--- start Selected extract ---

See, in Kigali, we have hawkers and street vendors all over town who operate unbothered, except they represent the interests of big telephone, banks, water and electricity companies. As for hardworking single mothers trying to raise two, at times three children on their own, they are victims to daily bother from all sorts of city kings and kinglets.

You see, when faced with intractable, complex socio-economic questions, states tend to use the easiest tool at their disposal, which is legislation. However, people do not graduate from informal to formal sector by a stroke of pen on paper, nor the sight of ubiquitous men in uniform. Sex workers wouldn’t have abandoned sex work because parliament said it is bad.

People in precarity aren’t usually there by choice. Societal issues are only addressed by societal solutions.

--- end Selected extract ---
--- start Data listing ---

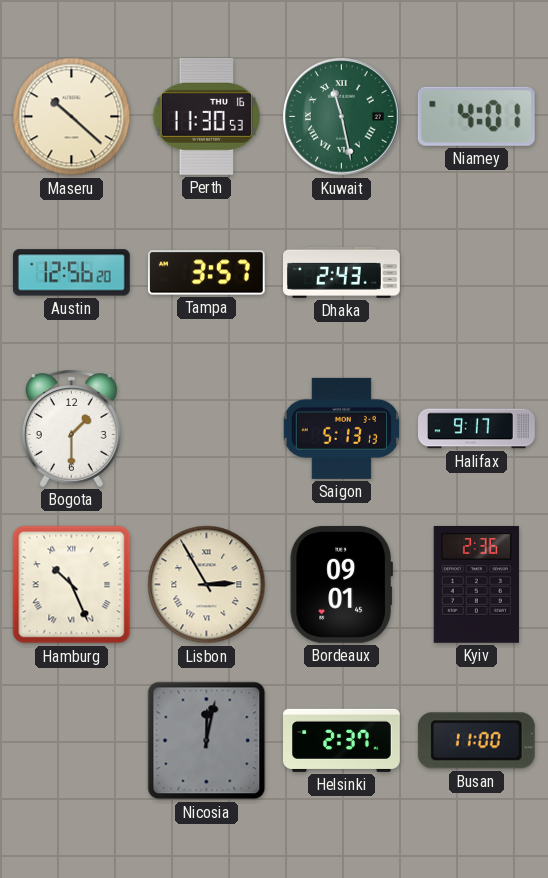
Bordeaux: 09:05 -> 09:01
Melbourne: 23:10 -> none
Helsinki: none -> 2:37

--- end Data listing ---
--- start Data listing ---

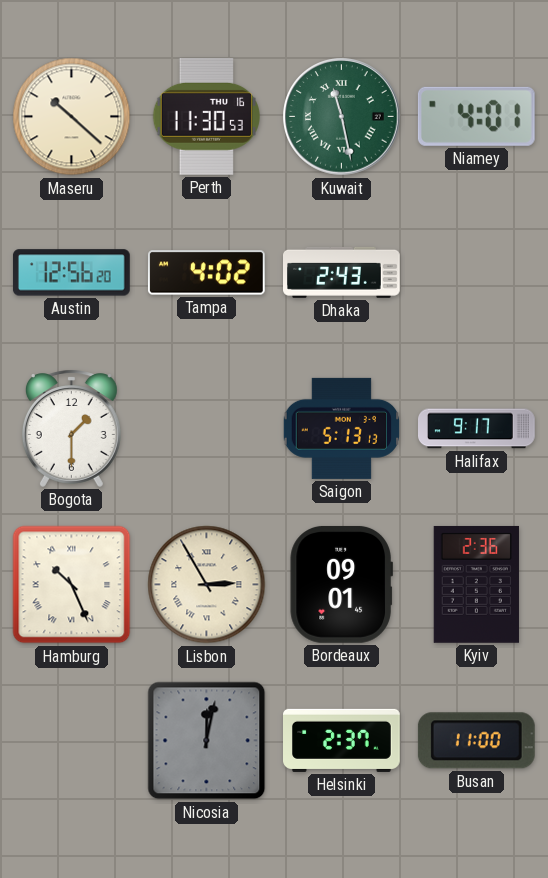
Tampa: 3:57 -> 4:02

--- end Data listing ---

### Short task A
In the passage on street vending in Kigali, what is the easiest tool that states tend to use when faced with intractable, complex socio-economic questions?
### Short task B
Carry on the passage on street vending in Kigali from its final sentence.

### Written answer A
Legislation.

### Written answer B
To be fair, it isn’t that the city isn’t offering alternatives. A number of nice little marketplaces for former street vendors have just been built around Kigali. Not least, the Ubudehe and Sacco — poverty graduation schemes — have helped access to micro-loans and growth for many former street vendors. However if there is still demand for street vending, then there must be a non-coercive, convenient response. Law and fines are ridiculous. Street vending is an honourable job; it is not at all criminal.

Throughout history informal trading has raised families, sent children to school and ensured social stability. The young Tunisian who set himself on fire was a university graduate, yet a street vendor.

All in all socio-economic rights are subject to progressive realisation. The urge for city modernity too, must be subjected to progressive realisation; at the pace of its residents.

I was rooting for the Car-free Zone, because I hoped it’d be the place for colourful open markets and magic tricks, like in every city in the world, I was wrong. To those who lived in the areas mentioned above, the cat and mouse chase between agents of order and hawkers today, is the same that was experienced by sex workers then.

It must stop. I long for the day when the police will protect street vendors; the day that hawking will be decriminalised.

Rwandan lawmakers are progressive.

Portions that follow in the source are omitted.